Sediment Sampling and Analysis

Benchmark scientists have collected and processed sediment samples from rivers, channels, marshes, lakes, bays, and beaches.  The chemical objectives and target depth of a sampling program will determine the methods used for sample collection and processing.

Surface Grabs - Surface sediment can be collected using a box core or ponar sampler.  These devices are used when shallow samples are desired and relatively large volumes may be needed (e.g., toxicity testing, sediment infauna assessment).

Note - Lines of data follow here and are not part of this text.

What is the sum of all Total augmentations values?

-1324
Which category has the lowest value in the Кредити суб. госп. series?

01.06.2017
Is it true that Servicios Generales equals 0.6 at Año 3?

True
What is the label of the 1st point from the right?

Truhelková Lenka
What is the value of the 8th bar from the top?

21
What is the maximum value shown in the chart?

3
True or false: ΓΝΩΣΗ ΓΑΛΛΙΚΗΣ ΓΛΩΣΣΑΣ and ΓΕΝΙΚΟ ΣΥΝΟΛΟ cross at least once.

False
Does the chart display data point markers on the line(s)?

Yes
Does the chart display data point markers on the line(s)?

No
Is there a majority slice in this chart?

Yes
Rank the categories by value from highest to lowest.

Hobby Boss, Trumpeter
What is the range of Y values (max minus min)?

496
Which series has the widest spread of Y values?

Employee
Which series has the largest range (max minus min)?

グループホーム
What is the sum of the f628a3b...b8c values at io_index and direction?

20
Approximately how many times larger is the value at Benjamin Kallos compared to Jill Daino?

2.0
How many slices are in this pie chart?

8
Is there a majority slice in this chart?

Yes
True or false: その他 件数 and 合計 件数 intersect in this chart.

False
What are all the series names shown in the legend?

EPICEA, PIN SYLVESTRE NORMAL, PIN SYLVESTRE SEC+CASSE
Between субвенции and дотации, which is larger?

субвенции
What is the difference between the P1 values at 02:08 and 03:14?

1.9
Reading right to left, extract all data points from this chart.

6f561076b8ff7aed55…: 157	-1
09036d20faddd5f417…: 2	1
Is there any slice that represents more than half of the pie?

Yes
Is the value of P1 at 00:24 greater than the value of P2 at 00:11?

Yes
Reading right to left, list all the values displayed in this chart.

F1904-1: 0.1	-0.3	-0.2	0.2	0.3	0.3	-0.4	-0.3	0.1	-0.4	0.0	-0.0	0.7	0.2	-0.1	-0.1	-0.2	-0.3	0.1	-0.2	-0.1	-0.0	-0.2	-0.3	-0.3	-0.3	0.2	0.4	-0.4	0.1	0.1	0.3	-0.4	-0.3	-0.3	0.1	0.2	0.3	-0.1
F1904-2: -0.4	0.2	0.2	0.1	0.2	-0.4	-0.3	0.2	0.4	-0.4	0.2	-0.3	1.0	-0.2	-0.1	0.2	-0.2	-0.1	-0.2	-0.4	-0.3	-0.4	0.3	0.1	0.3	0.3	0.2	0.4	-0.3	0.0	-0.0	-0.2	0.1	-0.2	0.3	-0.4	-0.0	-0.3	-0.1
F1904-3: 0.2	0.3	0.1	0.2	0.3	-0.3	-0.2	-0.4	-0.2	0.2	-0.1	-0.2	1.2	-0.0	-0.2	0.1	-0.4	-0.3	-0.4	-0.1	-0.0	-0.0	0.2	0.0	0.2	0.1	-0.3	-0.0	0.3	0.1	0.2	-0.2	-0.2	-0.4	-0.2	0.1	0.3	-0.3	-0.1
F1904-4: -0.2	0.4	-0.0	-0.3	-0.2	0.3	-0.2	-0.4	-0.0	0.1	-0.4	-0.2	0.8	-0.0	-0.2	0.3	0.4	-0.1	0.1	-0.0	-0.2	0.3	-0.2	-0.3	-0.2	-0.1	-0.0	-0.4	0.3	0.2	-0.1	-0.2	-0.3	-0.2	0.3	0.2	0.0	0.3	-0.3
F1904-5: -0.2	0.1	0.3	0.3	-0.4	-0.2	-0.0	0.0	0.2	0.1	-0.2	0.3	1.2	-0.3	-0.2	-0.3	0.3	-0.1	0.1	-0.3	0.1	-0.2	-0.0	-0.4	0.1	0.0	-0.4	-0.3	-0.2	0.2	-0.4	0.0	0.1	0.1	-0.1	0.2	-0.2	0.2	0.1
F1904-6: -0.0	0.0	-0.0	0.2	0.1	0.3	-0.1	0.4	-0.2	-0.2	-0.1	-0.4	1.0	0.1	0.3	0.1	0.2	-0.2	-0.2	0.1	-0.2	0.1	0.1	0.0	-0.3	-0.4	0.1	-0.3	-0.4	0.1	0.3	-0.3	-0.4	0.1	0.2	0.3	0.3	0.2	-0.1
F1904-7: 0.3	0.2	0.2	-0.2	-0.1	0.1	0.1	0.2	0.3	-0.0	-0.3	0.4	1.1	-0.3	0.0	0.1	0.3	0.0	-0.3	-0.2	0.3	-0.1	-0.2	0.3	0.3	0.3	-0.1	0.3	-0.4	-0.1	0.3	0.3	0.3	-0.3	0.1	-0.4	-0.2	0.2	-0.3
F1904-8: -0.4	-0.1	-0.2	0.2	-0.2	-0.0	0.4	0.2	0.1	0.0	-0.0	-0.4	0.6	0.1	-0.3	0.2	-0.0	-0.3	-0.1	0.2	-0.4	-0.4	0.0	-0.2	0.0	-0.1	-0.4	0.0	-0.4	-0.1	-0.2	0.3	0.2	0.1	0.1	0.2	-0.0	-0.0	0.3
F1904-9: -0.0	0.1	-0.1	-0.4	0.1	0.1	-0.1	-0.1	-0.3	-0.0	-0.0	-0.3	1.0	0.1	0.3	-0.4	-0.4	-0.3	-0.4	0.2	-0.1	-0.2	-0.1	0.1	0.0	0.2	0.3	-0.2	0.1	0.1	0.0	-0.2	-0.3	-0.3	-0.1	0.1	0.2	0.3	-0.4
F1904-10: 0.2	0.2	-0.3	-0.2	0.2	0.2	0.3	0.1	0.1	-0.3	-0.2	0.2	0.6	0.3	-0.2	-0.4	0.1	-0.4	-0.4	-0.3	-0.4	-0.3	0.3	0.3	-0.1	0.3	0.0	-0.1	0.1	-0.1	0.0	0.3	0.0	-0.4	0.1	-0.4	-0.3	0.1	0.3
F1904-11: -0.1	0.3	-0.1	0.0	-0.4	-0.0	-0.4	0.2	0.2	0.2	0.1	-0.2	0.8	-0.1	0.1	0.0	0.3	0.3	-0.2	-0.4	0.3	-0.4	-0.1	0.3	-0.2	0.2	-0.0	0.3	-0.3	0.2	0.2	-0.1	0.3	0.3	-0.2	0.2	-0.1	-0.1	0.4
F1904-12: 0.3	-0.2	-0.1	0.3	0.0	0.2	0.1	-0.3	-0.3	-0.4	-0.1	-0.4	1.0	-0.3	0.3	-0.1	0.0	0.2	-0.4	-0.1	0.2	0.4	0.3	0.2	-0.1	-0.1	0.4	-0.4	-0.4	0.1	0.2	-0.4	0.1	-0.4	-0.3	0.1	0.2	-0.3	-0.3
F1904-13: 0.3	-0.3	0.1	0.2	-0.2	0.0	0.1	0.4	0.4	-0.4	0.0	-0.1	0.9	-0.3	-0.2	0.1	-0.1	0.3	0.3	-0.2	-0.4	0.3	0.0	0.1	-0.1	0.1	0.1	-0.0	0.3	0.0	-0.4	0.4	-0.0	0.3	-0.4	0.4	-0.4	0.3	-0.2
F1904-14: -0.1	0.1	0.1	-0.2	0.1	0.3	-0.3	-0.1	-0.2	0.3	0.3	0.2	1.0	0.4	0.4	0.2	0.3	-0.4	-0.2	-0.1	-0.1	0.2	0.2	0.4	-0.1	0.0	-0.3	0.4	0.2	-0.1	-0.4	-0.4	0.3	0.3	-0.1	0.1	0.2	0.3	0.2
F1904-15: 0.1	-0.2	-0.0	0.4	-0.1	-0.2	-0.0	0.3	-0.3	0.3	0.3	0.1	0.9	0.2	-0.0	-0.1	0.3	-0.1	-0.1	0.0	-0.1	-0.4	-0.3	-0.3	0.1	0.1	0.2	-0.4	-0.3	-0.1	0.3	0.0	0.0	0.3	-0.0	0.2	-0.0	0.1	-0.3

Sediment Coring - If deeper sediments are needed or a known depth stratum is desired, Benchmark scientists use a sediment core sampler.  Benchmark uses a lightweight piston corer for soft sediment less than 8 feet deep.  The piston corer is quickly deployed  and can be operated without heavy equipment.  A vibracorer is used when sediments are firm or more than 8 feet deep.  Sediment cores can be homogenized or sectioned by depth.

Sediment Profiling - When information about specific depths or specific sediment strata is needed, Benchmark scientists use a piston corer or a vibracorer.  Sediment cores are measured and extruded, or  the sampling tube is split to access sediment strata.  A sediment profile is produced when sub-samples are collected from successive sediment strata and analyzed for physical and/or chemical constituents.

Sediment Pore Water Analysis - Studies investigating dissolved or available chemicals might require pore water analysis.  Pore water samples are usually extracted using centrifugation or positive gas pressure, from core sections.  Pore water can be extracted under anaerobic conditions when target analytes might be lost through oxidation.

Surface Water Sampling and Analysis

Surface water samples are usually collected when  data about ambient conditions are needed.  Samples are collected using surface grabs or submersible pumps.  Samples can be used for chemical analysis or toxicity testing.  To obtain information about depth strata, or when contaminant concentrations are low and can be masked by sampling related contamination, other sampling techniques are used.

Ultra-clean Water Sampling - When contaminant concentrations are low and may be masked by sampling related contamination, Ultra-clean sampling techniques are used.  Ultra-clean sampling involves the use of peristaltic pumps and pre-cleaned Teflon® tubing.  Samples are collected from a continuous stream pumped from the target depth.  Special sample handling techniques are used to avoid sample contamination after collection.

Water Column Studies - Water column profiles can be developed by collecting discrete samples from specific depth strata using a sample bottle (i.e., Alpha or Beta Sampler), or pumping water from specific strata using a peristaltic pump.  Physical parameters (i.e., temperature, pH, conductivity, salinity) can also be collected at each sample point by attaching sensors to the sample bottle or pump intake.